The first occurrence.
When a man shall have in the skin of his flesh a rising, a scab, or bright spot, and it is in the skin of his flesh like the plague of leprosy; then he shall be brought to Aaron the priest, or to one of his sons the priests … Lev 13:2
The primitive root.
Strong’s H6883 tsara’ath, a concrete noun meaning “leprosy;” from Strong’s H6879 צרע tsara, a primitive root meaning, “to be stricken with scourge.” The 3-letter root is tsadey + resh + ayin.
tsadey ץ, צ = the trail, thus a man concealed, journey, chase, hunt
resh ר = the head of man, thus head, first, top, beginning, man
ayin ע = the eye, thus watch, know, shade
The story: Bringing down (tsadey, as a hunter brings down his game) the man (resh) in one’s eyes (ayin).
The story does not seem to have anything to do with a skin disease, but follow with me. Scripture is using its teaching tools to paint a natural picture. To understand it, let’s look at the other Torah mentions of leprosy. It comes up again in the very brief explanation of the 9th Commandment, Do not bear false witness, found in Deu 24:8-9, even referring back to this very passage in Leviticus:
Take heed in a plague of leprosy (tsara’ath), that you observe diligently, and do according to all that the priests- the Levites- shall teach you, as I commanded them, so you shall observe to do. Remember what YHVH your God did to Miriam, on the way, as you came forth out of Egypt!

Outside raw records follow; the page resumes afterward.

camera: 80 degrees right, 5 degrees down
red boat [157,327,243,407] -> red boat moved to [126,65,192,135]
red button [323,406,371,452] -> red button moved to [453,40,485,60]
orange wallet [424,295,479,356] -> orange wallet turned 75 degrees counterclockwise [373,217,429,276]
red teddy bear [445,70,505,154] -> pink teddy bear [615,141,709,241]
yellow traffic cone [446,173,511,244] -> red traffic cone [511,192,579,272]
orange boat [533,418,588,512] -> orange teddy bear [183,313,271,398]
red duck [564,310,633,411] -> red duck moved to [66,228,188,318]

The history of what YHVH did to Miriam is recorded in Num 12. Miriam and Aaron had spoken against Moses, and Miriam became leprous as a result. They were bearing false witness against Moses, and it was offensive to YHVH, for Moses was not only a prophet – a man who sees – but he was the steward of YHVH’s house, and YHVH spoke to him face to face, and not in visions or dreams. Miriam and Aaron were bringing him down in their own eyes and in the eyes of the congregation by speaking against him. The tsadey is also the pictograph of the man lying down or hiding in wait or in ambush, something a hunter does, but also something an enemy does, further bringing out the concept that the origin of speech which brings down is the enemy and not the Spirit of God.